To illustrate, consider the case:
High-Stakes Predictor II (HSP-II) Box C is opaque; Box D, transparent. If the Predictor predicts that you choose Box C only, then he puts one wish into Box C, and also a stick of gum. With that wish, you save the lives of 1 million terminally ill children. If he predicts that you choose both Box C and Box D, then he puts nothing into Box C. Box D — transparent to you — contains an identical wish, also with the power to save the lives of 1 million children, so if one had both wishes one would save 2 million children in total. However, Box D contains no gum. One has two options only: choose Box C only, or both Box C and Box D.
In this case, intuitively, should you one box, or two box? My view is clear: that if someone one-boxes in the above case, they made the wrong decision. And it seems to me that this is best explained with appeal to decision-theoretic uncertainty.
Other questions: Bostrom’s parliamentary model is different. Between EDT and CDT, the intertheoretic comparisons of value are easy, so there’s no need to use the parliamentary analogy—one can just straightforwardly take an expectation over decision theories.
Pascal’s Mugging (aka the “Fanaticism” worry). This is a general issue for attempts to take normative uncertainty into account in one’s decision-making, and not something I discuss in my paper. But if you’re concerned about Pascal’s mugging and, say, think that a bounded Decision Theory is the best way to respond to the problem—then at the meta level you should also have a bounded decision theory (and at the meta meta level, and so on).
UDT is totally supposed to smoke on the smoking lesion problem. That’s kinda the whole point of TDT, UDT, and all the other theories in the family.
It seems to me that your high-stakes predictor case is adequately explained by residual uncertainty about the scenario setup and whether Omega actually predicts you perfectly, which will yield two-boxing by TDT in this case as well. Literal, absolute epistemic certainty will lead to one-boxing, but this is a degree of certainty so great that we find it difficult to stipulate even in our imaginations.

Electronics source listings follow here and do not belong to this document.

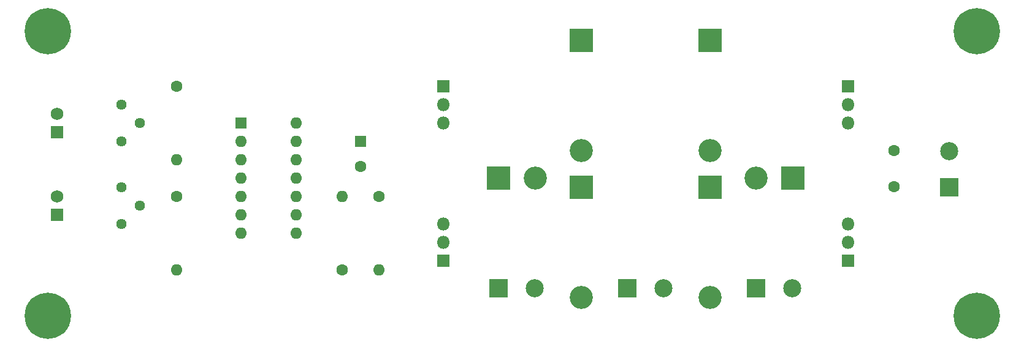
<source format=gts>
G04 #@! TF.FileFunction,Soldermask,Top*
%FSLAX46Y46*%
G04 Gerber Fmt 4.6, Leading zero omitted, Abs format (unit mm)*
G04 Created by KiCad (PCBNEW 4.0.7+dfsg1-1) date Sat Dec  2 04:05:33 2017*
%MOMM*%
%LPD*%
G01*
G04 APERTURE LIST*
%ADD10C,0.100000*%
%ADD11R,2.500000X2.500000*%
%ADD12C,2.500000*%
%ADD13R,1.600000X1.600000*%
%ADD14O,1.600000X1.600000*%
%ADD15C,1.600000*%
%ADD16R,1.800000X1.800000*%
%ADD17O,1.800000X1.800000*%
%ADD18C,1.440000*%
%ADD19R,1.750000X1.750000*%
%ADD20C,1.750000*%
%ADD21R,3.200000X3.200000*%
%ADD22O,3.200000X3.200000*%
%ADD23C,6.400000*%
G04 APERTURE END LIST*
D10*
D11*
X127000000Y-64770000D03*
D12*
X132000000Y-64770000D03*
D13*
X55880000Y-41910000D03*
D14*
X63500000Y-57150000D03*
X55880000Y-44450000D03*
X63500000Y-54610000D03*
X55880000Y-46990000D03*
X63500000Y-52070000D03*
X55880000Y-49530000D03*
X63500000Y-49530000D03*
X55880000Y-52070000D03*
X63500000Y-46990000D03*
X55880000Y-54610000D03*
X63500000Y-44450000D03*
X55880000Y-57150000D03*
X63500000Y-41910000D03*
D11*
X153670000Y-50800000D03*
D12*
X153670000Y-45800000D03*
D15*
X146050000Y-45720000D03*
X146050000Y-50720000D03*
D13*
X72390000Y-44450000D03*
D15*
X72390000Y-47950000D03*
D11*
X109220000Y-64770000D03*
D12*
X114220000Y-64770000D03*
D16*
X83820000Y-36830000D03*
D17*
X83820000Y-39370000D03*
X83820000Y-41910000D03*
D16*
X139700000Y-36830000D03*
D17*
X139700000Y-39370000D03*
X139700000Y-41910000D03*
D16*
X83820000Y-60960000D03*
D17*
X83820000Y-58420000D03*
X83820000Y-55880000D03*
D16*
X139700000Y-60960000D03*
D17*
X139700000Y-58420000D03*
X139700000Y-55880000D03*
D15*
X46990000Y-36830000D03*
D14*
X46990000Y-46990000D03*
D15*
X46990000Y-52070000D03*
D14*
X46990000Y-62230000D03*
D15*
X69850000Y-62230000D03*
D14*
X69850000Y-52070000D03*
D15*
X74930000Y-52070000D03*
D14*
X74930000Y-62230000D03*
D18*
X39370000Y-39370000D03*
X41910000Y-41910000D03*
X39370000Y-44450000D03*
X39370000Y-50800000D03*
X41910000Y-53340000D03*
X39370000Y-55880000D03*
D11*
X91440000Y-64770000D03*
D12*
X96440000Y-64770000D03*
D19*
X30480000Y-43180000D03*
D20*
X30480000Y-40680000D03*
D19*
X30480000Y-54610000D03*
D20*
X30480000Y-52110000D03*
D21*
X91440000Y-49530000D03*
D22*
X96520000Y-49530000D03*
D21*
X132080000Y-49530000D03*
D22*
X127000000Y-49530000D03*
D21*
X102870000Y-30480000D03*
D22*
X102870000Y-45720000D03*
D21*
X120650000Y-30480000D03*
D22*
X120650000Y-45720000D03*
D21*
X102870000Y-50800000D03*
D22*
X102870000Y-66040000D03*
D21*
X120650000Y-50800000D03*
D22*
X120650000Y-66040000D03*
D23*
X29210000Y-29210000D03*
X157480000Y-29210000D03*
X29210000Y-68580000D03*
X157480000Y-68580000D03*
M02*

</source>
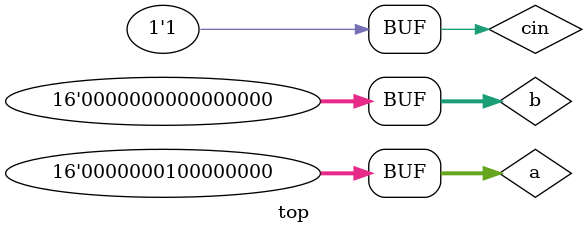
<source format=v>
`include "coe17b024_exp1_16bitadder_v1.v"

module top;

reg[15:0] a, b;
reg cin;
wire[15:0] sum;
wire ca;

     sxtnBitAdder SBA_0(a,b,cin,sum,ca);

initial
begin
	a=0;
	b=0;
	cin=1;
	#100 
	a = 32;
	b = 16;
	cin = 0;
	#100
	a =256;
	b = 0;
	cin = 1;
end

initial
begin
	$monitor($time, "a = %d, b = %d,cin = %b, Sum = %d, ca = %b",a,b,cin,sum, ca);
	$dumpfile("16bit.vcd");
	$dumpvars;
end

endmodule

</source>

I ought to steal that “stick of chewing gum vs. a million children” to use on anyone who claims that the word of the Bible is certain, but I don’t think I’ve ever met anyone in person who said that.
Can’t we just assume that whatever we do was predicted correctly? The problem does assume an ‘almost certain’ predictor. Shouldn’t that make two-boxing the worst move?
Basically yes. The choice is a simple one, with two-boxing being the obviously stupid choice.